The 54-year-old actor made his debut as the suave spy in the 2006 blockbuster, which served as a reinvention of the long-running franchise, and hadn’t expected his tenure to last more than one movie.
But after seeing the universally positive reception to the film, he asked producer Barbara Broccoli to come up with a long-term plan for his character.
He told Sunday Times Culture magazine: ‘I was driving away from the Berlin premiere of Casino Royale with Barbara Broccoli. I had genuinely thought I would do one Bond movie, then it would be over. But by then we knew we had a hit on our hands.
‘I realised the enormity of it, so I said to Barbara, “How many more? Three? Four?” She said, “Four!” I said, “OK. Then can I kill him off?” She said, “Yes.”‘
Despite the agreement, Daniel returned for a fifth movie, 2021’s No Time To Die, but he admitted planning for Bond’s death had to be kept secret because studio bosses weren’t thrilled at the idea of killing off the iconic character.
He recalled: ‘I said, “This is it. I don’t want to do any more.” If we kill Bond, we can begin again. I think Barbara thought that too.
‘But, bless them, the studio, MGM, were, like, “What are you talking about? Are you out of your minds?” There was reluctance. So we had to do it in secret, really.’
The film saw Bond killed in an explosion after opting to stay on an island after being deliberately infected by a biological weapon that would mean he could never again touch his lover Dr. Madeleine Swann, played by Lea Seydoux, or their daughter, and Daniel felt it was the right way to bow out.
He said: ‘Real tragedy is when you have absolutely no choice. We had to find a way to make his death no choice.
‘It was the happiest Bond had ever been because he’d found exactly what he was looking for. Like everyone on Earth, he was just looking for love.’
Daniel previously addressed the outdated James Bond plotlines of past films in the franchise – such as the idea of glamorous disposable so-called Bond girls.
He told Lorraine: ‘Certainly a lot of what went on in the earlier movies is sort of questionable now… different times, but we didn’t want to lose the essence [in the new film]. It’s still a Bond movie.
‘I’ve been given free range to put my influence on it, but I’ve never forgotten that. We can have all key elements and things people have loved over the years, but you adapt.

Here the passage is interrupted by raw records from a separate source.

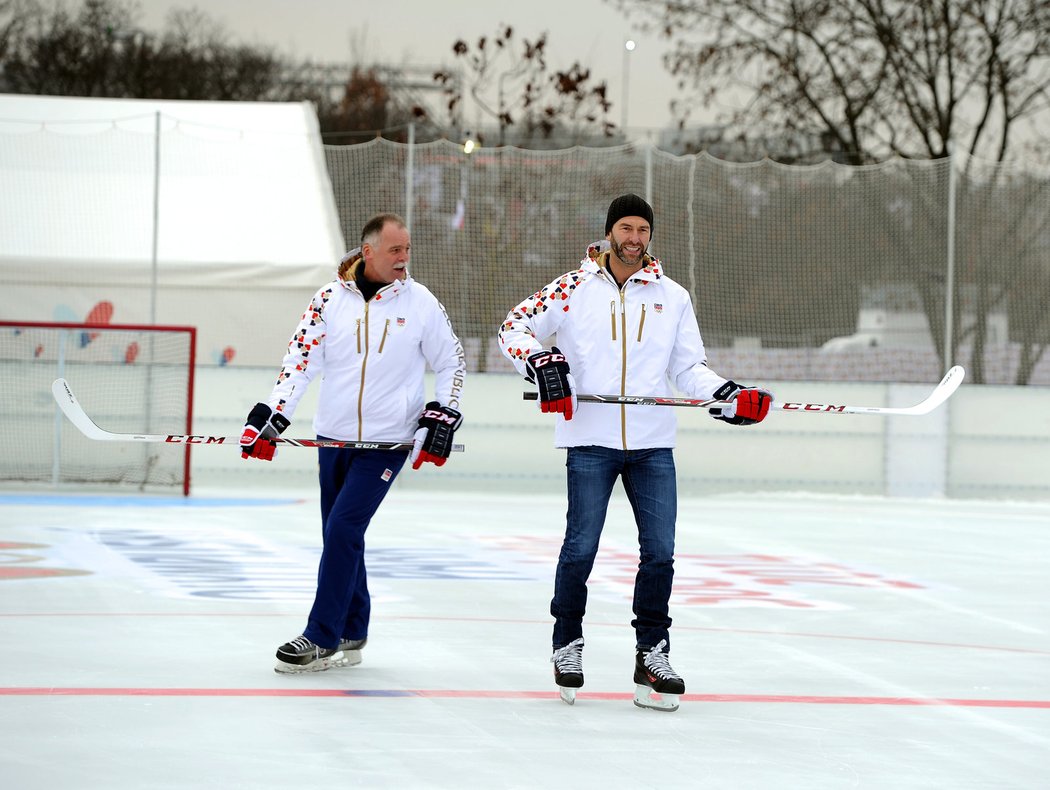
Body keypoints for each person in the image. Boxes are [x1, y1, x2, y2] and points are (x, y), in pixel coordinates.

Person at [497, 193, 772, 711]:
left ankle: (652, 654)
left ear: (650, 237)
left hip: (651, 445)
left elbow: (689, 370)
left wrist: (730, 398)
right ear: (608, 232)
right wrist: (544, 362)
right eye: (625, 228)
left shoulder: (673, 296)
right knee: (580, 548)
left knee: (660, 554)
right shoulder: (573, 288)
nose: (634, 238)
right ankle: (567, 645)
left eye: (642, 230)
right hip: (590, 440)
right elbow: (513, 327)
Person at [241, 212, 466, 674]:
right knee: (340, 534)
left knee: (343, 529)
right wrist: (274, 415)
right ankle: (354, 628)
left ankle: (322, 636)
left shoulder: (420, 302)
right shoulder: (328, 300)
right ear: (367, 252)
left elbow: (452, 361)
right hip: (333, 440)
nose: (404, 258)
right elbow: (299, 362)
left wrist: (442, 413)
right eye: (395, 250)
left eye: (407, 249)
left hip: (388, 443)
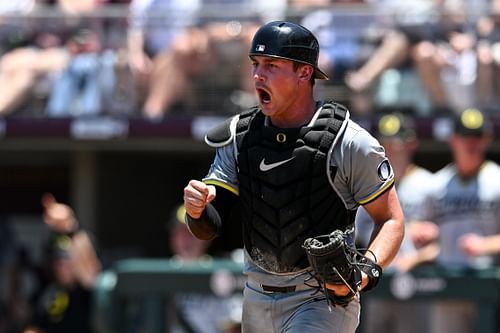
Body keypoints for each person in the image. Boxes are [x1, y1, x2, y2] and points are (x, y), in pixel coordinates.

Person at [183, 21, 404, 333]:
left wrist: (364, 271)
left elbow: (391, 220)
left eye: (272, 65)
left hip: (319, 299)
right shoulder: (239, 136)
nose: (259, 75)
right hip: (256, 295)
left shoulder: (349, 141)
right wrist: (197, 211)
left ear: (304, 73)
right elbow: (209, 227)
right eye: (256, 64)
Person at [411, 107, 500, 333]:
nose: (471, 143)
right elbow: (416, 225)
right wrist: (422, 231)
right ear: (453, 139)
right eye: (465, 137)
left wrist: (486, 245)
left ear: (486, 139)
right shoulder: (438, 183)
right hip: (446, 282)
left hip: (489, 284)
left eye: (477, 137)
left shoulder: (496, 180)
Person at [355, 110, 434, 333]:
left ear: (411, 144)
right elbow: (359, 239)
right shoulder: (368, 188)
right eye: (385, 144)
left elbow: (445, 243)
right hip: (377, 284)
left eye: (396, 143)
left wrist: (418, 256)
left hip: (420, 284)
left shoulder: (430, 184)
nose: (390, 150)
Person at [22, 193, 101, 333]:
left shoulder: (90, 292)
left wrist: (70, 226)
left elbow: (89, 265)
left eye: (67, 261)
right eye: (58, 261)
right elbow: (34, 326)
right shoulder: (48, 293)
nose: (62, 266)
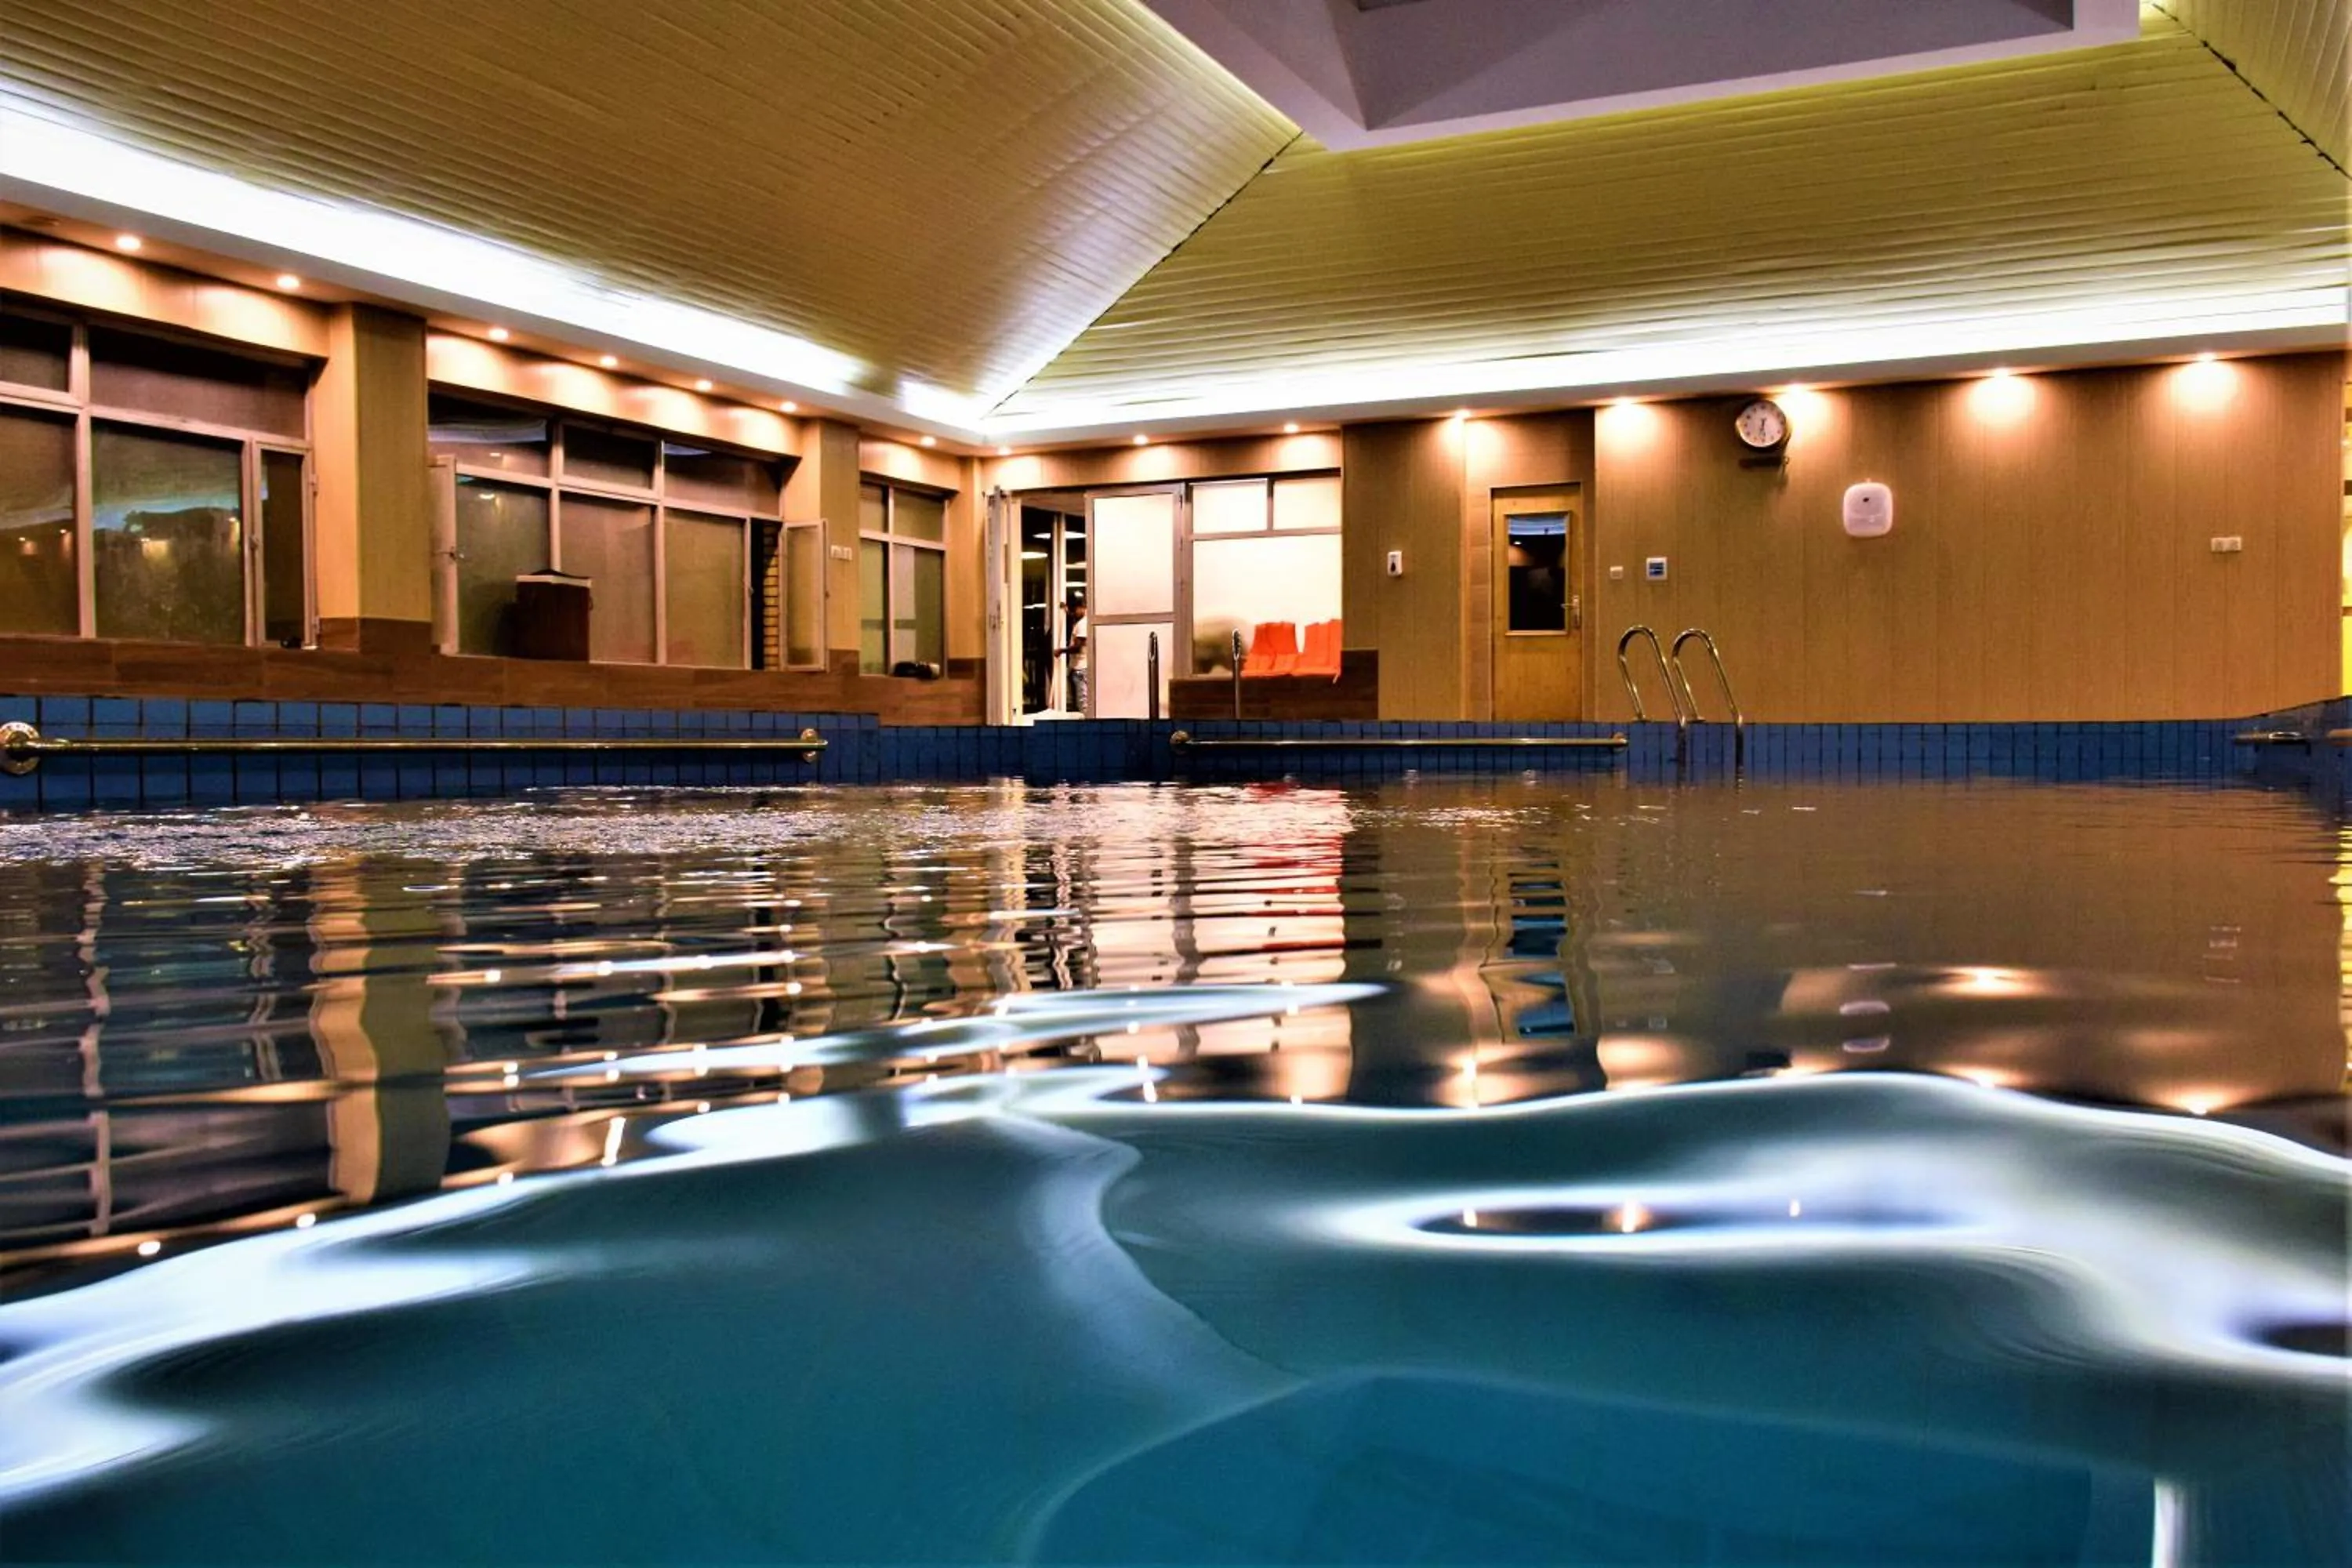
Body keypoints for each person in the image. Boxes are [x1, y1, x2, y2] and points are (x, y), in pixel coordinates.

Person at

‘One of my biggest things is all the characters, especially the women, have to be brilliant and believable.’
Daniel also told Lorraine about becoming overcome with emotion when he shot his final scene as Bond.
‘Everybody turned up – all the heads of department came down, and I thought “Oh God, I have to make a speech, this is my worst nightmare.” It all just came out, I tried to keep it together.
‘All of those people I go to work with every day, particularly on this movie, the collective effort was so huge and meant so much to me that everyone put that hard work in – that’s what I’ll miss so much.’